Nonnative plant invasions have been at least partially attributed to increased nutrient availability which can occur following disturbances to native ecosystems. While nonnative plant control is a commonly used technique, it is labor intensive and does not address long-term underlying changes in soil nutrients. A potential restoration technique to reduce soil nutrient availability and promote native over nonnative plants is the application of a carbon substrate (such as sucrose and sawdust) that promotes uptake of available inorganic nitrogen by soil microbes. This method has potential as a restoration tool where native plant species are resource conservative and invasive species are resource exploitative. We manipulated soil nutrient availability and invasive species presence in two montane tropical ecosystems, Hawaiian wet forest and Hawaiian dry shrubland, to assess the impact on competitive tradeoffs between native and nonnative plants. Nutrient manipulation and weeding treatments were applied in a fully factorial design (control- no manipulation; carbon- carbon substrate added; and fertilizer- NPK fertilizer added) and two weeding treatments (weeds- nonnative plants present and no weeds- nonnative plants removed). Treatment effects on soil nutrient availability and native vs. nonnative plant survival, cover, growth and reproduction were quantified for 18 months following treatment application.
Results/Conclusions
Wet forest: Carbon substrate addition significantly decreased plant available N compared to control while fertilizer significantly increased N compared to the carbon and control treatments. Percent biomass of nonnative ginger increased by >50% in fertilizer compared to control and carbon treatments. Nonnative invasive woody seedlings had reduced growth in carbon treatments and significantly greater growth in fertilizer compared to control treatments.

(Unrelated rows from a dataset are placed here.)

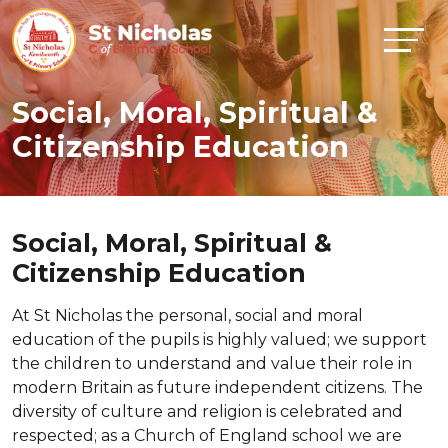
Social, Moral, Spiritual &
Citizenship Education
Social, Moral, Spiritual &
Citizenship Education
At St Nicholas the personal, social and moral
education of the pupils is highly valued; we support
the children to understand and value their role in
modern Britain as future independent citizens. The
diversity of culture and religion is celebrated and
respected; as a Church of England school we are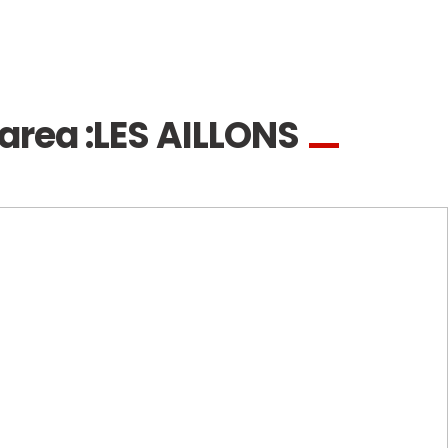
area :
LES AILLONS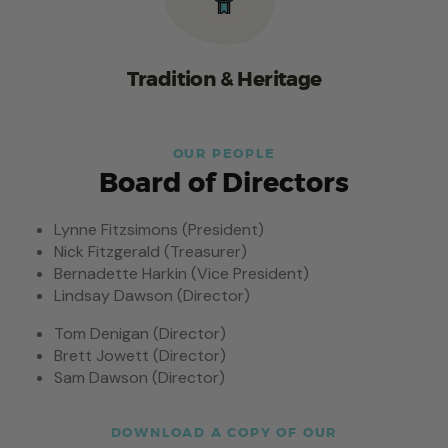
Tradition & Heritage
OUR PEOPLE
Board of Directors
Lynne Fitzsimons (President)
Nick Fitzgerald (Treasurer)
Bernadette Harkin (Vice President)
Lindsay Dawson (Director)
Tom Denigan (Director)
Brett Jowett (Director)
Sam Dawson (Director)
DOWNLOAD A COPY OF OUR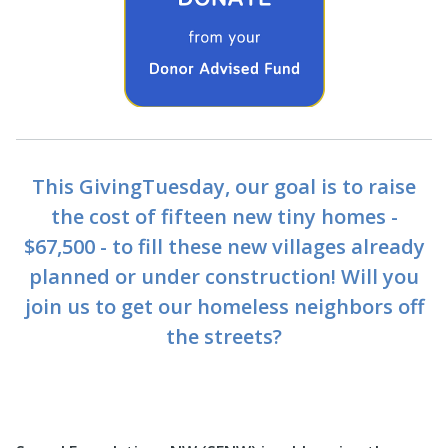
This GivingTuesday, our goal is to raise
the cost of fifteen new tiny homes -
$67,500 - to fill these new villages already
planned or under construction! Will you
join us to get our homeless neighbors off
the streets?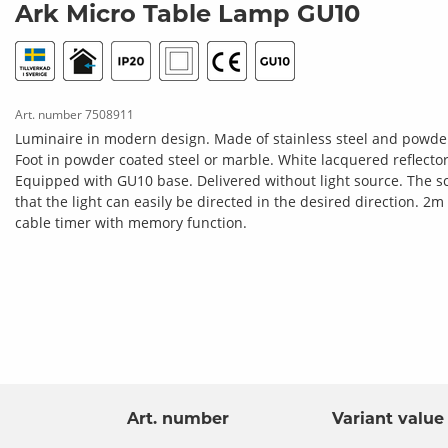
Ark Micro Table Lamp GU10
Art. number
7508911
Luminaire in modern design. Made of stainless steel and powder 
Foot in powder coated steel or marble. White lacquered reflector t
Equipped with GU10 base. Delivered without light source. The scr
that the light can easily be directed in the desired direction. 
cable timer with memory function.
Art. number
Variant value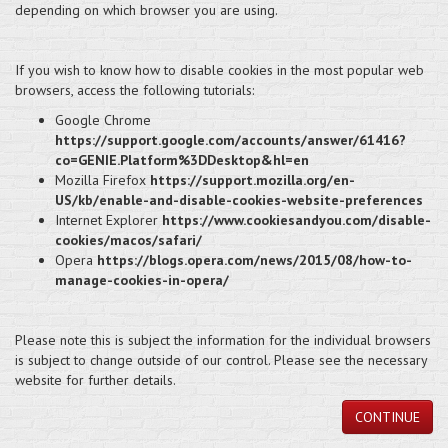
depending on which browser you are using.
If you wish to know how to disable cookies in the most popular web
browsers, access the following tutorials:
Google Chrome
https://support.google.com/accounts/answer/61416?
co=GENIE.Platform%3DDesktop&hl=en
Mozilla Firefox
https://support.mozilla.org/en-
US/kb/enable-and-disable-cookies-website-preferences
Internet Explorer
https://www.cookiesandyou.com/disable-
cookies/macos/safari/
Opera
https://blogs.opera.com/news/2015/08/how-to-
manage-cookies-in-opera/
Please note this is subject the information for the individual browsers
is subject to change outside of our control. Please see the necessary
website for further details.
CONTINUE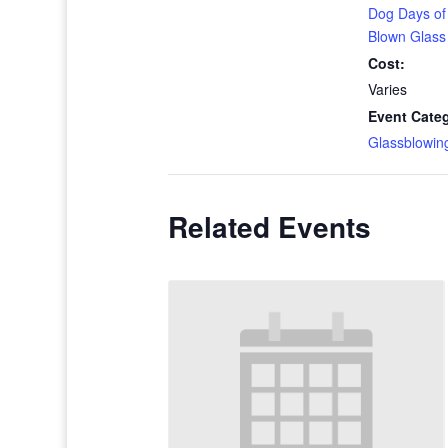
Dog Days o
Blown Glass
Cost:
Varies
Event Cate
Glassblowin
Related Events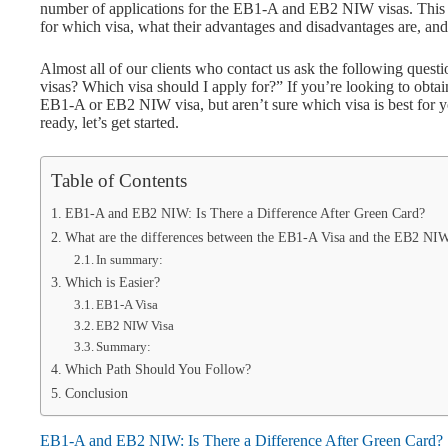
number of applications for the EB1-A and EB2 NIW visas. This g
for which visa, what their advantages and disadvantages are, and
Almost all of our clients who contact us ask the following que
visas? Which visa should I apply for?” If you’re looking to obta
EB1-A or EB2 NIW visa, but aren’t sure which visa is best for you
ready, let’s get started.
Table of Contents
EB1-A and EB2 NIW: Is There a Difference After Green Card?
What are the differences between the EB1-A Visa and the EB2 NI
In summary:
Which is Easier?
EB1-A Visa
EB2 NIW Visa
Summary:
Which Path Should You Follow?
Conclusion
EB1-A and EB2 NIW: Is There a Difference After Green Card?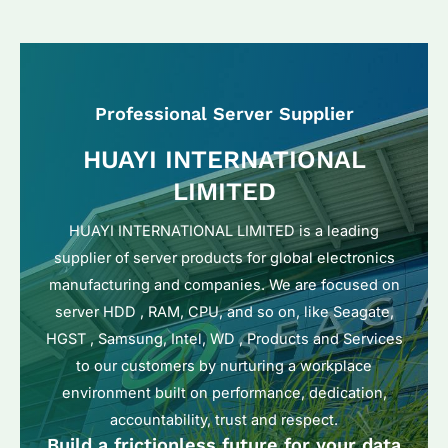
Professional Server Supplier
HUAYI INTERNATIONAL
LIMITED
HUAYI INTERNATIONAL LIMITED is a leading
supplier of server products for global electronics
manufacturing and companies. We are focused on
server HDD , RAM, CPU, and so on, like Seagate,
HGST , Samsung, Intel, WD , Products and Services
to our customers by nurturing a workplace
environment built on performance, dedication,
accountability, trust and respect.
Build a frictionless future for your data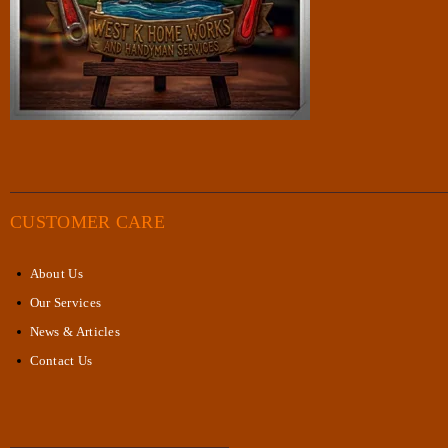
CUSTOMER CARE
About Us
Our Services
News & Articles
Contact Us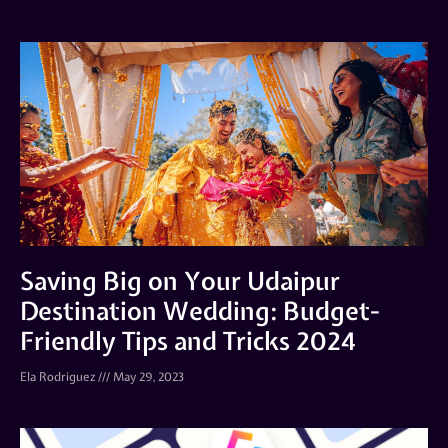
Saving Big on Your Udaipur
Destination Wedding: Budget-
Friendly Tips and Tricks 2024
Ela Rodriguez
May 29, 2023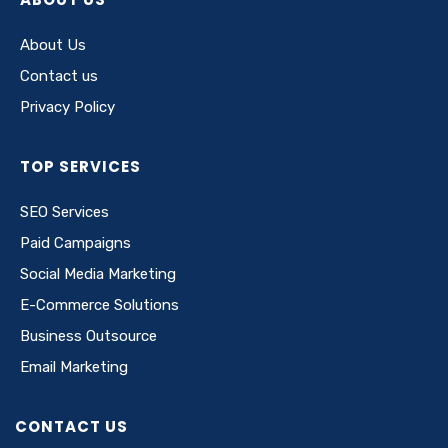
About Us
Contact us
Privacy Policy
TOP SERVICES
SEO Services
Paid Campaigns
Social Media Marketing
E-Commerce Solutions
Business Outsource
Email Marketing
CONTACT US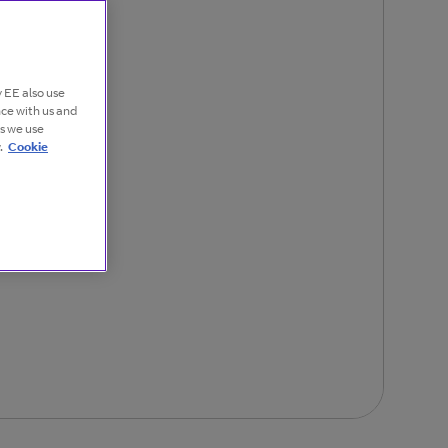
 EE also use
nce with us and
es we use
.
Cookie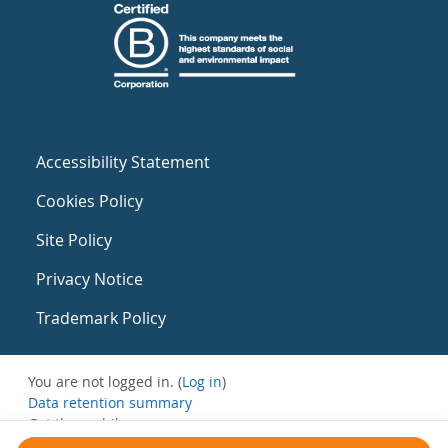
Accessibility Statement
Cookies Policy
Site Policy
Privacy Notice
Trademark Policy
You are not logged in. (
Log in
)
Data retention summary
Get the mobile app
Switch to the standard theme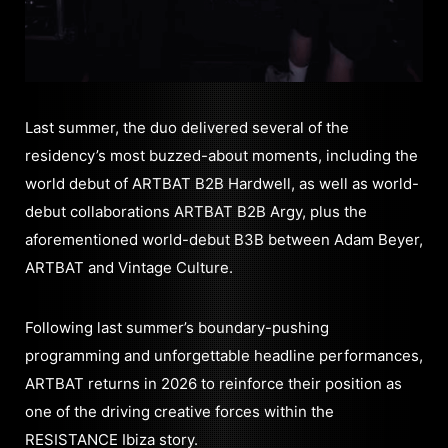
Last summer, the duo delivered several of the
residency’s most buzzed-about moments, including the
world debut of ARTBAT B2B Hardwell, as well as world-
debut collaborations ARTBAT B2B Argy, plus the
aforementioned world-debut B3B between Adam Beyer,
ARTBAT and Vintage Culture.
Following last summer’s boundary-pushing
programming and unforgettable headline performances,
ARTBAT returns in 2026 to reinforce their position as
one of the driving creative forces within the
RESISTANCE Ibiza story.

Native woody seedlings had a neutral growth response across nutrient treatments, but significantly greater survival and growth where nonnative plants were removed. Mortality of native seedlings was extremely high (95%) in fertilizer + weeds treatments.
Dry shrubland: Carbon substrate addition decrease N only slowly and values were similar to control treatment; fertilizer increased N compared to carbon and control. Invasive species cover did not vary across nutrient treatments. Native woody seedlings grew similarly in carbon and control treatments and had significantly greater growth in response to fertilizer and weed removal treatments. Reproduction of dominant native and nonnative species increased markedly in fertilizer compared to carbon and control treatments.
Overall, increased nutrient availability favored nonnative plants while weeding had a positive effect on native plants. Effects of nutrient manipulation were stronger in wet forest than in dry shrubland ecosystems.